Artículo publicado en El Independiente de Granada el 6 de marzo de 2019.
Normalmente se identifica a la división como una de principales causas de las derrotas de la izquierda en particular y de la gente humilde en general. Lo cierto es que parece lógico pensar que cuando te enfrentas a un enemigo ostensiblemente más poderoso la unidad es imprescindible. Es una de las grandes lecciones que podemos extraer de los pasajes históricos que tanto nos conmueven y que reivindicamos con orgullo en una infinidad de referencias. Sin embargo, pocas veces se identifica a la división como consecuencia de la derrota, ya sea real o aparente, siempre relativa. En efecto, las divisiones aparecen en tiempos de crisis en los que unas determinadas expectativas se ven mermadas. Esto también tiene cierta lógica, pues el análisis y el diagnóstico del momento de crisis es fundamental a la hora de trazar una estrategia u otra.
He escuchado varios argumentos de quienes votarán no en el referéndum sobre el acuerdo entre IU y Podemos. Hay quienes señalan de manera acertada limitaciones y errores, pero creo que todos los argumentos en contra parten de un mismo error de análisis sobre la crisis de la izquierda. Porque no sufrimos una crisis de Podemos, sino del espacio conjunto de la izquierda. Si realmente fuera –sólo– una crisis de Podemos la solución sería tan fácil como nos lo plantean: si no solucionan sus problemas nos alejamos, soltamos lastre y empezamos a construir recogiendo, además, el descontento generado por la formación morada. Si así fuera, podría decirse que sólo podríamos crecer.
Sin embargo, creo que este análisis obvia varias cuestiones. Por una parte, no atiende la complejidad de un escenario político-electoral marcado por la polarización y la alta competitividad, con 35 circunscripciones electorales que directamente excluyen del reparto a la quinta fuerza y dejan a la cuarta bailando. La España del bipartidismo imperfecto no volverá y es importante que lo asumamos sin idealizar un pasado que nunca existió. Tampoco atiende la debilidad organizativa de una fuerza política que siempre ha estado frente al poder en una batalla dolorosamente desigual. Esto ha ido generando una incalculable cultura de resistencia y dignidad, pero también nos ha debilitado en muchos ámbitos, entre ellos el financiero. Por último, no atiende en toda su magnitud a un momento político caracterizado por una nueva fase en la crisis de régimen.
Es esta última cuestión la más interesante desde un punto de vista estrictamente político, por lo que únicamente me detendré en ella. Empezamos a hablar de crisis de régimen cuando nos dimos cuenta de que estábamos ante algo más profundo que una mera crisis de legitimidad de las élites y de unas instituciones secuestradas. Se entrelazaban principalmente cuatro rupturas: la económica-social (la crisis expulsó a múltiples sectores sociales), la política (generada por el deterioro del bipartidismo y las viejas formas de representación), la cultural (mucha gente dejó de creer en lo que antes creía) y la institucional/estatal (la costura territorial acabaría saltando).

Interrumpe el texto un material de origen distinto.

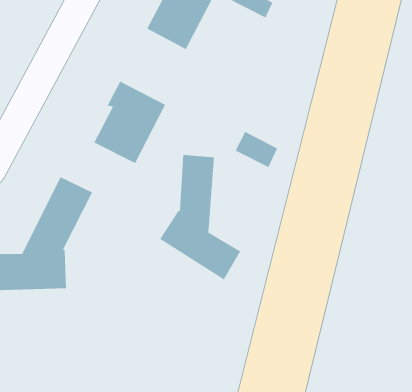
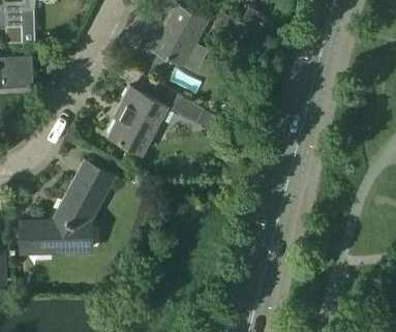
building: [234,131,278,168] -> [171,95,205,124]
building: [159,154,241,280] -> none

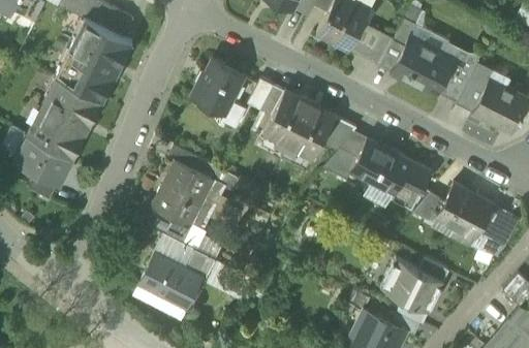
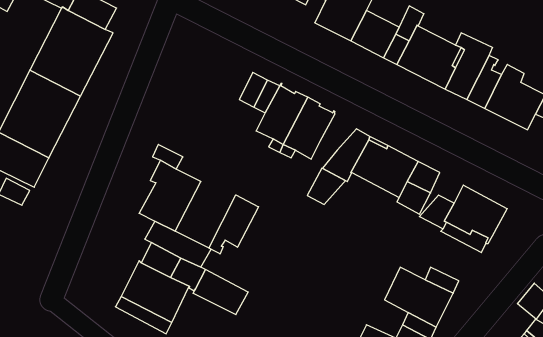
building: [191,60,245,115] -> none
building: [322,118,357,151] -> [307,168,346,204]
building: none -> [209,195,259,254]
building: [480,203,520,243] -> none

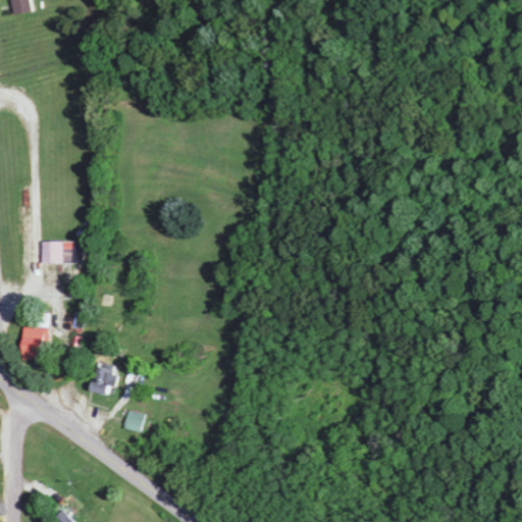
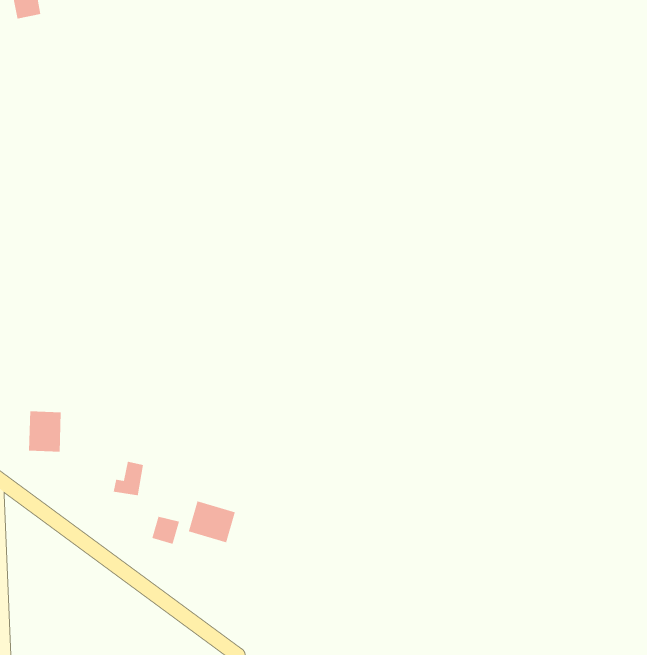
building: [40,240,81,263] -> none
building: none -> [188,500,236,543]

Así pues, entender la crisis de Podemos como el factor determinante de todo lo demás es un error que sobrevalora la autonomía de lo político e infravalora el contexto. Hay un espacio intermedio entre el determinismo y el voluntarismo. En ese espacio se puede reconocer al contexto no como una ley de hierro, sino como el establecimiento de límites y presiones que acotan nuestro margen de maniobra política. Ese contexto es la actual fase de la crisis de régimen y ese es, si lo hubiere, el factor determinante sin el cual no se puede entender la crisis de la izquierda.
De las tres posibles salidas estratégicas a la crisis es la nuestra, la rupturista-democrática, la que hoy está en una posición marginal. Pero hace no mucho la propuesta reaccionaria estaba lejos, como entendió Pablo Casado mirando más allá de lo electoral, y hoy está disputando todo un proyecto de país para cerrarle el paso a un intento “reformista” en torno a una alianza entre el PSOE y Ciudadanos. Lo que nos permite la unidad, más allá de cuotas institucionales, es consolidar posiciones para evitar cualquier cierre de la crisis por arriba y rearmarnos, porque vendrán nuevas posibilidades. A veces, afrontamos un terrible dilema por una contradicción entre los intereses de nuestra organización, de nuestro espacio conjunto y de nuestro pueblo. No es este el caso: el acuerdo es lo mejor para IU, para la izquierda y para nuestro pueblo.
Cuando el enemigo nos obliga a retroceder hacia nuestras trincheras no tiene sentido pelearnos con el de al lado por ver quién ha sufrido más o menos daños por la metralla. Lo que toca es mantener posiciones, rearmarse y contraatacar.